Phellinus linteus, also known as the sanghuang mushroom, is a medicinal mushroom that has been recognized as beneficial to health for more thousands of years. Among its diverse valuable secondary metabolites, the yellow‐brown styrylpyrone pigment hispidin has garnered significant attention due to its various pharmacological effects. However, recently after detailed morphological and molecular phylogenetic studies, the correct scientific name of the true sanghuang strains was shown not to be P. linteus but Sanghuangporus sanghuang. As the incorrect binomial name P. linteus has long been misleadingly referred, there is a need to evaluate the safety of S. sanghuang. Moreover, the growing conditions can impact the secondary metabolite profile of the fungi.
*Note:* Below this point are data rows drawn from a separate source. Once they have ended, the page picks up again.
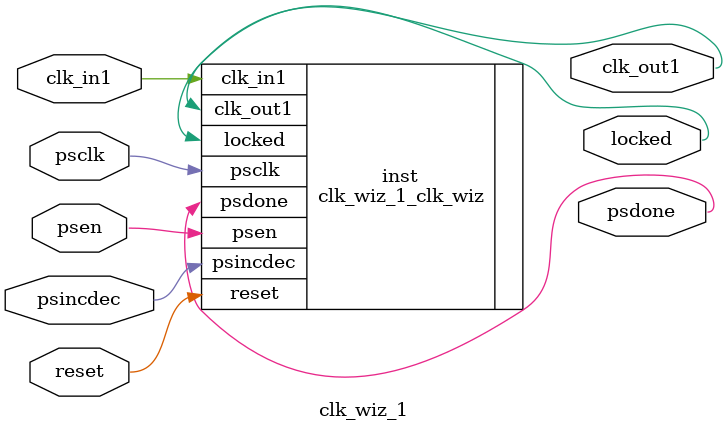
<source format=v>


`timescale 1ps/1ps

(* CORE_GENERATION_INFO = "clk_wiz_1,clk_wiz_v6_0_3_0_0,{component_name=clk_wiz_1,use_phase_alignment=true,use_min_o_jitter=false,use_max_i_jitter=false,use_dyn_phase_shift=true,use_inclk_switchover=false,use_dyn_reconfig=false,enable_axi=0,feedback_source=FDBK_AUTO,PRIMITIVE=MMCM,num_out_clk=1,clkin1_period=100.000,clkin2_period=10.0,use_power_down=false,use_reset=true,use_locked=true,use_inclk_stopped=false,feedback_type=SINGLE,CLOCK_MGR_TYPE=NA,manual_override=false}" *)

module clk_wiz_1 
 (
  // Clock out ports
  output        clk_out1,
  // Dynamic phase shift ports
  input         psclk,
  input         psen,
  input         psincdec,
  output        psdone,
  // Status and control signals
  input         reset,
  output        locked,
 // Clock in ports
  input         clk_in1
 );

  clk_wiz_1_clk_wiz inst
  (
  // Clock out ports  
  .clk_out1(clk_out1),
  // Dynamic phase shift ports                
  .psclk(psclk),
  .psen(psen),
  .psincdec(psincdec),
  .psdone(psdone),
  // Status and control signals               
  .reset(reset), 
  .locked(locked),
 // Clock in ports
  .clk_in1(clk_in1)
  );

endmodule

</source>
Hence, this study is the first to optimize hispidin production and to investigate the genotoxic and oral toxic effects of hispidin‐enriched S. sanghuang mycelia. In order to induce the biosynthesis of hispidin, 15 different culture media consisting of five carbon sources, five nitrogen sources, and five initial pH conditions were screened. Glucose and yeast extract at an initial pH of 5 were found to be the most suitable carbon and nitrogen sources, respectively, for the optimal growth and production of hispidin. Moreover, the production of hispidin was 3 mg/g in a 20‐ton bioreactor under optimal conditions. Furthermore, the ames test, in vitro chromosome aberration test, acute oral toxicity test, and bone marrow micronucleus test were used to detect toxicological properties of 3 mg/g hispidin‐enriched S. sanghuang mycelia. In all tests, there was no statistically significant difference between the mycelia and the negative control. Based on the results obtained, the present study demonstrates that 3 mg/g hispidin‐enriched S. sanghuang mycelia has a very low order of toxicity, which supports its safety for human consumption.